Cells and Materials


When blood contacts the surface of a material, several processes take place including the activation of coagulation and immune systems. The aim of this work is to study in vitro the biological reactions seen from the point of view of hemocompatibility and cytocompatibility of a new polymer suggested as an artificial surface for cardiovascular applications: Carbofilm® coated polyetherimide (C®PEI) in comparison to polyetherimide (PEI), the uncoated form. PEI and C®PEI showed no signs of acute cytotoxicity although following long term incubation with PEI cytotoxicity was somewhat increased; both materials supported good endothelial cell adhesion with a higher level of cell proliferation on the coated form.
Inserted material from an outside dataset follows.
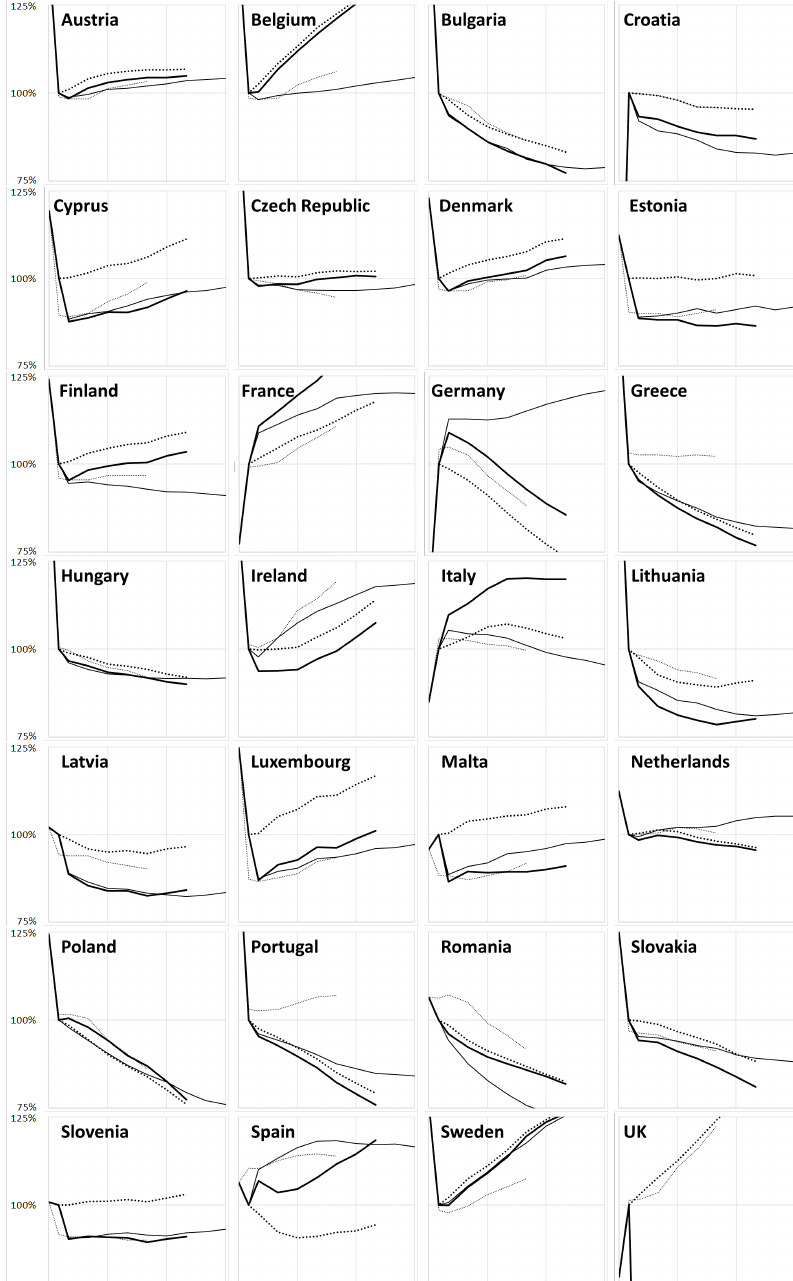
Figure A1. Shapley–Shubik index forecasts per country. Dotted lines show 2010 [6] and 2014 pre- Brexit (thick, Table A1), solid Brexit 2014 (thick, Table A3), 2020 (thin, Table A4). The two thick lines directly compare the Brexit/no-Brexit forecasts from around the time of the Brexit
No significant difference was detected in the activation of the inflammatory response and in thrombogenicity tested by assay of prostaglandin E2 (PGE2) and tromboxane B2 (TXB2) respectively, following incubation of the biomaterials with platelet-rich plasma (PRP). Complement activation assessed by sodium dodecyl sulfate - polyacrylamide gel electrophoresis (SDS-PAGE)/Western Blot analysis of both contacting plasma and protein which adsorbed on the surface of the polymers showed both materials to be activators of complement. In conclusion, Carbofilm® coating, showing lower cytotoxic activity and higher endothelial cell growth in comparison with uncoated material, seems to increase PEI compatibility.